[BEGIN INPUT]
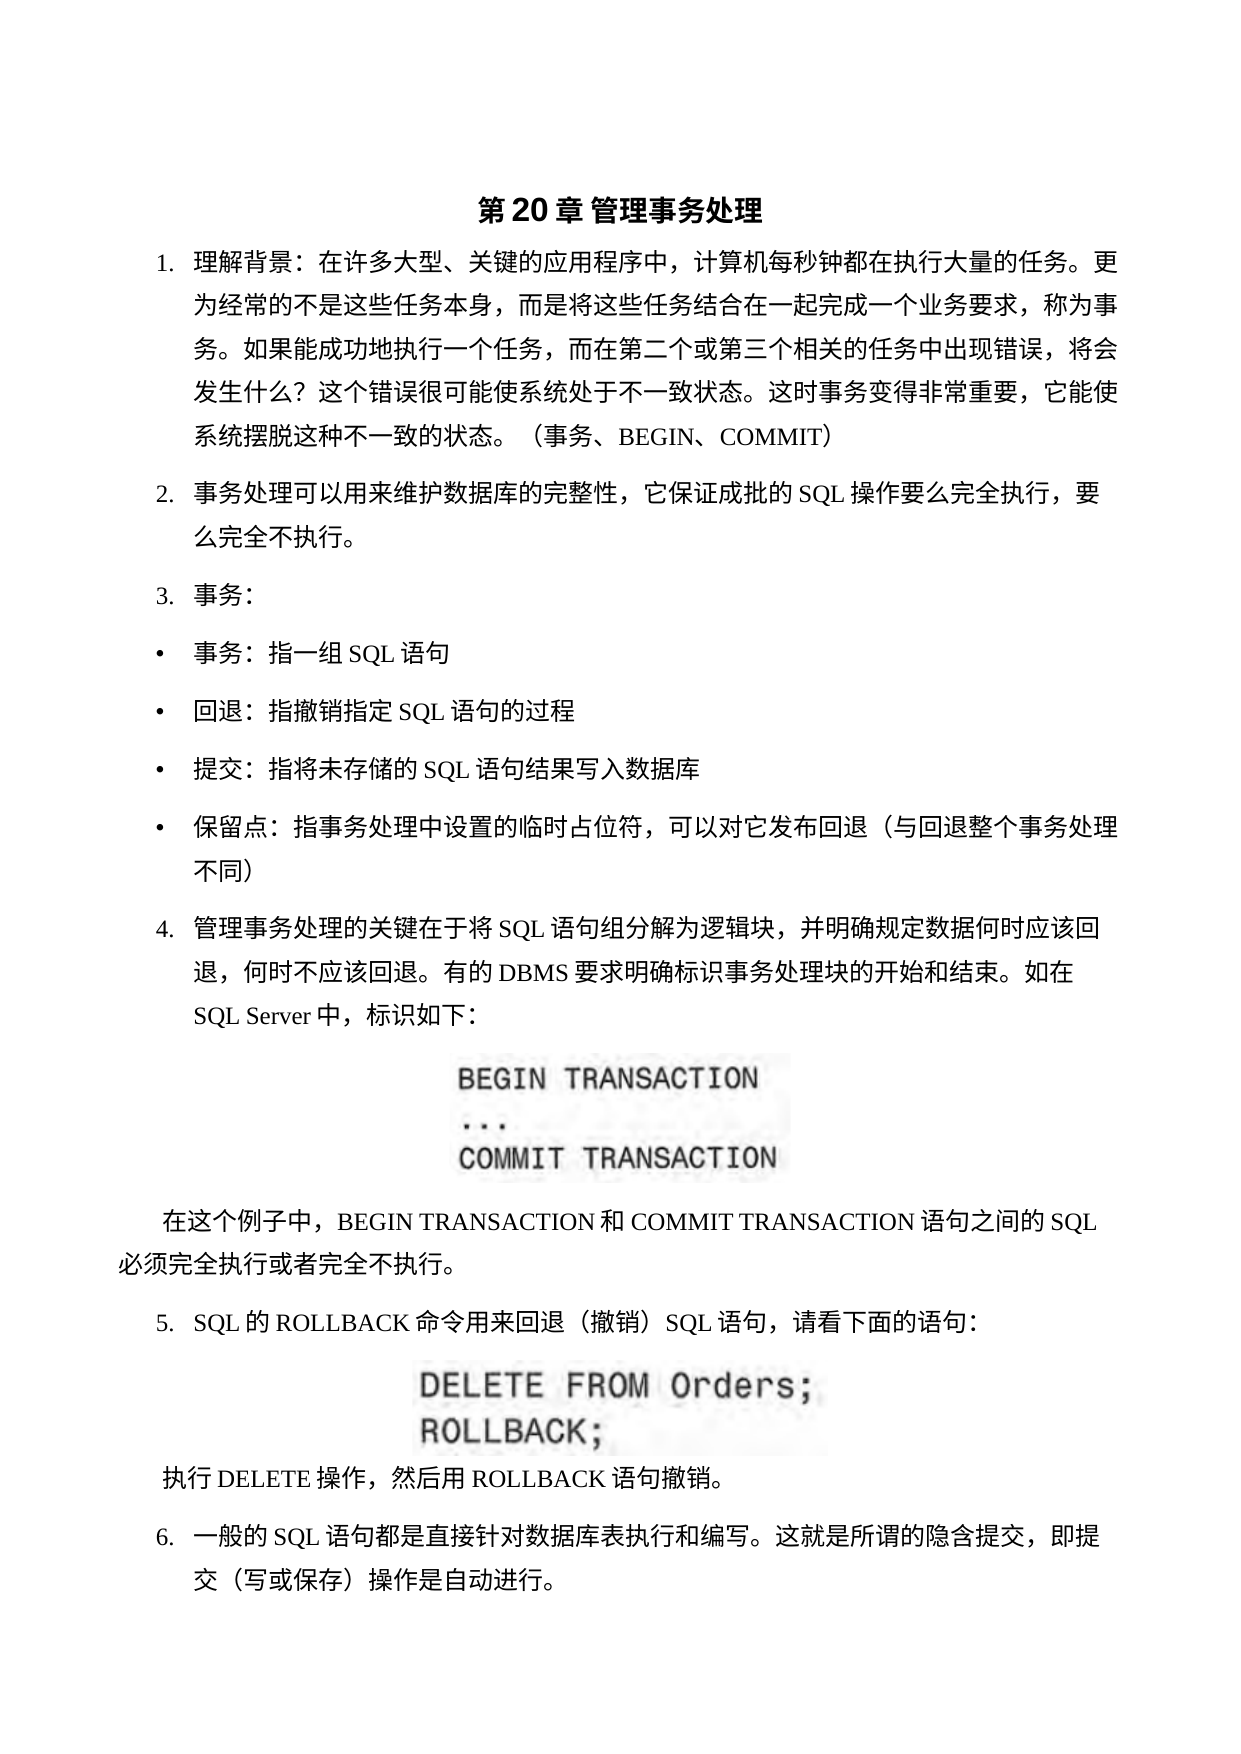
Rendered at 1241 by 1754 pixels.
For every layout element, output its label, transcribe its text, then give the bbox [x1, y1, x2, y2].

list 管理事务处理的关键在于将SQL语句组分解为逻辑块，并明确规定数据何时应该回退，何时不应该回退。有的DBMS要求明确标识事务处理块的开始和结束。如在SQL Server中，标识如下： [156, 909, 1122, 1032]
list 提交：指将未存储的SQL语句结果写入数据库 [156, 749, 1122, 786]
picture [449, 1053, 791, 1183]
text 执行DELETE操作，然后用ROLLBACK语句撤销。 [118, 1459, 1122, 1495]
text 在这个例子中，BEGIN TRANSACTION和COMMIT TRANSACTION语句之间的SQL必须完全执行或者完全不执行。 [118, 1201, 1122, 1281]
picture [412, 1360, 828, 1456]
list 事务处理可以用来维护数据库的完整性，它保证成批的SQL操作要么完全执行，要么完全不执行。 [156, 474, 1122, 554]
list 保留点：指事务处理中设置的临时占位符，可以对它发布回退（与回退整个事务处理不同） [156, 807, 1122, 887]
subtitle 第20章 管理事务处理 [118, 188, 1122, 230]
list 理解背景：在许多大型、关键的应用程序中，计算机每秒钟都在执行大量的任务。更为经常的不是这些任务本身，而是将这些任务结合在一起完成一个业务要求，称为事务。如果能成功地执行一个任务，而在第二个或第三个相关的任务中出现错误，将会发生什么？这个错误很可能使系统处于不一致状态。这时事务变得非常重要，它能使系统摆脱这种不一致的状态。（事务、BEGIN、COMMIT） [156, 242, 1122, 452]
list 事务： [156, 575, 1122, 612]
list SQL的ROLLBACK命令用来回退（撤销）SQL语句，请看下面的语句： [156, 1302, 1122, 1339]
list 事务：指一组SQL语句 [156, 633, 1122, 670]
list 回退：指撤销指定SQL语句的过程 [156, 691, 1122, 728]
list 一般的SQL语句都是直接针对数据库表执行和编写。这就是所谓的隐含提交，即提交（写或保存）操作是自动进行。 [156, 1517, 1122, 1596]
[END INPUT]
### PROBLEM TO WORK ON
Transcribe every line of the data above word for word. Leave out the pictures.

### EXERCISE RESPONSE
Rendered at 1241 by 1754 pixels.
For every layout element, output its label, transcribe its text, then give the bbox [x1, y1, x2, y2].

list 管理事务处理的关键在于将SQL语句组分解为逻辑块，并明确规定数据何时应该回退，何时不应该回退。有的DBMS要求明确标识事务处理块的开始和结束。如在SQL Server中，标识如下： [156, 909, 1122, 1032]
list 提交：指将未存储的SQL语句结果写入数据库 [156, 749, 1122, 786]
picture [449, 1053, 791, 1183]
text 执行DELETE操作，然后用ROLLBACK语句撤销。 [118, 1459, 1122, 1495]
text 在这个例子中，BEGIN TRANSACTION和COMMIT TRANSACTION语句之间的SQL必须完全执行或者完全不执行。 [118, 1201, 1122, 1281]
picture [412, 1360, 828, 1456]
list 事务处理可以用来维护数据库的完整性，它保证成批的SQL操作要么完全执行，要么完全不执行。 [156, 474, 1122, 554]
list 保留点：指事务处理中设置的临时占位符，可以对它发布回退（与回退整个事务处理不同） [156, 807, 1122, 887]
subtitle 第20章 管理事务处理 [118, 188, 1122, 230]
list 理解背景：在许多大型、关键的应用程序中，计算机每秒钟都在执行大量的任务。更为经常的不是这些任务本身，而是将这些任务结合在一起完成一个业务要求，称为事务。如果能成功地执行一个任务，而在第二个或第三个相关的任务中出现错误，将会发生什么？这个错误很可能使系统处于不一致状态。这时事务变得非常重要，它能使系统摆脱这种不一致的状态。（事务、BEGIN、COMMIT） [156, 242, 1122, 452]
list 事务： [156, 575, 1122, 612]
list SQL的ROLLBACK命令用来回退（撤销）SQL语句，请看下面的语句： [156, 1302, 1122, 1339]
list 事务：指一组SQL语句 [156, 633, 1122, 670]
list 回退：指撤销指定SQL语句的过程 [156, 691, 1122, 728]
list 一般的SQL语句都是直接针对数据库表执行和编写。这就是所谓的隐含提交，即提交（写或保存）操作是自动进行。 [156, 1517, 1122, 1596]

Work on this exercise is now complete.